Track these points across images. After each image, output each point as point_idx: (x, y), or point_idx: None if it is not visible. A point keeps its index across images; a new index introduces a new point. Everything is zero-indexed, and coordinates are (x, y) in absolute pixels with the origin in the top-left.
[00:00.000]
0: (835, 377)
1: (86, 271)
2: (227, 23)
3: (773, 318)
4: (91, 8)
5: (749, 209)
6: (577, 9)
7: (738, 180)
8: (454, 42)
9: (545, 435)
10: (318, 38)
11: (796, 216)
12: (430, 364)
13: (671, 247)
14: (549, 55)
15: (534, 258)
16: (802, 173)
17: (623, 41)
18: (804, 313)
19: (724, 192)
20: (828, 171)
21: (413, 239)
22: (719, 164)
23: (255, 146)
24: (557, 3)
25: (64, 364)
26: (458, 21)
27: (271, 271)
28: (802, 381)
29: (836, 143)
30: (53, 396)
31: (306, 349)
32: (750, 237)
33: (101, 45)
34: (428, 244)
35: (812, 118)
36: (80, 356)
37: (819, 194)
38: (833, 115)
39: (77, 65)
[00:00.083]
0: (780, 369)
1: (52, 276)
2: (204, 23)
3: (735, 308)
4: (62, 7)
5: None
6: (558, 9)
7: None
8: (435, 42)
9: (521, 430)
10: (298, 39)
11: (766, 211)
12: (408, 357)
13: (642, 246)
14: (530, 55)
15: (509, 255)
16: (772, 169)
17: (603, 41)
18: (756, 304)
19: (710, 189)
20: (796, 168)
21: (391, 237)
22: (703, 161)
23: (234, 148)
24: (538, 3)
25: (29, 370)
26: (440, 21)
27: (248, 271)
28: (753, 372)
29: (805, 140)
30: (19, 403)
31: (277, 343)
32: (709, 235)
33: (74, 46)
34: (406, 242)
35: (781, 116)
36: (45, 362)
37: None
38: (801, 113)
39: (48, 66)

--------------------

=== WHAT THE TASK ASKS ===
With no words changed, transcribe the records above.

=== EXERCISE SOLUTION ===
Track these points across images. After each image, output each point as point_idx: (x, y), or point_idx: None if it is not visible. A point keeps its index across images; a new index introduces a new point. Everything is zero-indexed, and coordinates are (x, y) in absolute pixels with the origin in the top-left.
[00:00.000]
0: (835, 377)
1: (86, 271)
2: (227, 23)
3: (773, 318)
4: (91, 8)
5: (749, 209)
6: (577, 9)
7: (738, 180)
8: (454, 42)
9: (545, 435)
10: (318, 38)
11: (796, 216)
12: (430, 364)
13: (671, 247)
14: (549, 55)
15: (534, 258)
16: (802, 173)
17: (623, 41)
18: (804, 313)
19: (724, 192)
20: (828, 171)
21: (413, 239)
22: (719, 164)
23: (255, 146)
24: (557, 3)
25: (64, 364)
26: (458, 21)
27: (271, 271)
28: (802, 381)
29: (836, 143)
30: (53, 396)
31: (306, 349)
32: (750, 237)
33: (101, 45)
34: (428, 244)
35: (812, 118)
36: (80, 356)
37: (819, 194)
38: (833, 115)
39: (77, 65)
[00:00.083]
0: (780, 369)
1: (52, 276)
2: (204, 23)
3: (735, 308)
4: (62, 7)
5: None
6: (558, 9)
7: None
8: (435, 42)
9: (521, 430)
10: (298, 39)
11: (766, 211)
12: (408, 357)
13: (642, 246)
14: (530, 55)
15: (509, 255)
16: (772, 169)
17: (603, 41)
18: (756, 304)
19: (710, 189)
20: (796, 168)
21: (391, 237)
22: (703, 161)
23: (234, 148)
24: (538, 3)
25: (29, 370)
26: (440, 21)
27: (248, 271)
28: (753, 372)
29: (805, 140)
30: (19, 403)
31: (277, 343)
32: (709, 235)
33: (74, 46)
34: (406, 242)
35: (781, 116)
36: (45, 362)
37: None
38: (801, 113)
39: (48, 66)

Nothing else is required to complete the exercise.